Pre course context (1945-1951) Flashcards
What were labour principles for the economy?
Nationalisation
More government intervention
Redistribution of wealth
What were conservative principles for the economy?
Privatisation
Laissez-faire
Competition generates wealth
Fewer taxes
What were labours social principles?
Equality of opportunity
Welfare state
Investment in healthcare
Security
What were the conservatives social principles?
Rugged individualism
No ‘propping up’ people
What was the attitude towards the government post WW2?
A lack of trust in the government shifts into a desire for a government that helps and intervenes (labour).
What were labours strengths in the 1945 election (6 points)?
- Labour leading figures had good reputation from serving in Churchills wartime Coalition
- Image of representing a progressive zeitgeist that encouraged reform and reconstruction.
- Labour was viewed as better fitted for post war construction
- Willing to overlook Labours mistakes in 20s due to minority government
- 1945 imbalance in electoral system worked in Labour’s favour
- Were not in power during great depression
What were conservative weaknesses in the 1945 election (6 points)?
- They were associated with the struggle of war.
- Memories of Lloyd George Coalition and Conservative governments failure to deliver land fit for hero promises.
- Confidence in victory lead to poor electioneering such as personality over policy
- Churchill misread mood/zeitgeist of country
- Churchill was unreliable as a domestic politician in peacetime and said welfare state would require ‘a Gestapo’ to enforce it.
- Inability to manage economy and deal with unemployment in 1930’s
What were economic factors that affected the 1945 election (5 points)?
- Widespread feeling that economic reconstruction was vital and deserved
- Rife unemployment between world wars
- Most infrastructure destroyed
- £4 billion in debt
- Needed state management and intervention to sort out destroyed economy
What were social factors that affected the 1945 election (4 points)?
- Widespread feeling that social reconstruction was vital and deserved
- Government wartime propaganda department putting on films about need to reconstruct a better nation together.
- Conscription lead to a left wing zeitgeist spreading across the armed forces- they wanted a egalitarian country seeing as they were fighting it
- Beveridge report of 1942 said they needed to ‘slay 5 giants’: squalor, ignorance, disease, want, idleness
What international context affected the 1945 election (3 points)?

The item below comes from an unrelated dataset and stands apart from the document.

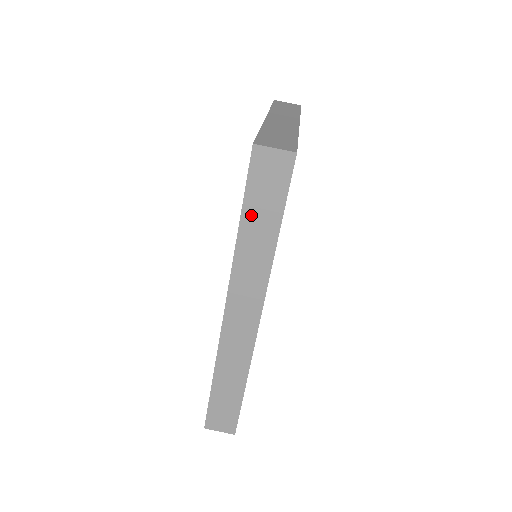
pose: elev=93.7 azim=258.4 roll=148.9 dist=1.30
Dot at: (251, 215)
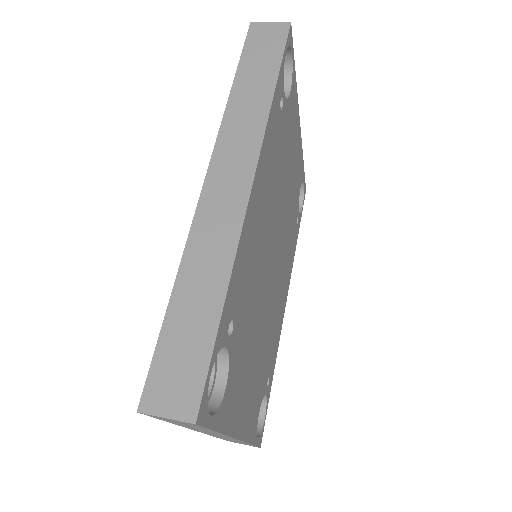
Dot at: (246, 73)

- WW2 had entered peoples homes unlike WW1
- Spanish flu pandemic killing many young men
- WW2 had proved government intervention could be a power for good
What were the “five giants” that Beveridge believed needed to be remedied and what were their remedies?
Want- to be ended by national insurance
Disease- to be ended by a comprehensive health service
Ignorance- to be ended by an effective education system
Squalor- to be ended by slum clearance and rehousing
Idleness- to be ended by full employment
What was the legacy of social policies that the 1945-1951 Labour government installed?
- Labour set up welfare state based on principles of Beveridge report where everyone received help no matter how much they paid in, and everyone had to pay in and it was Commitment so people do not want for their basic needs.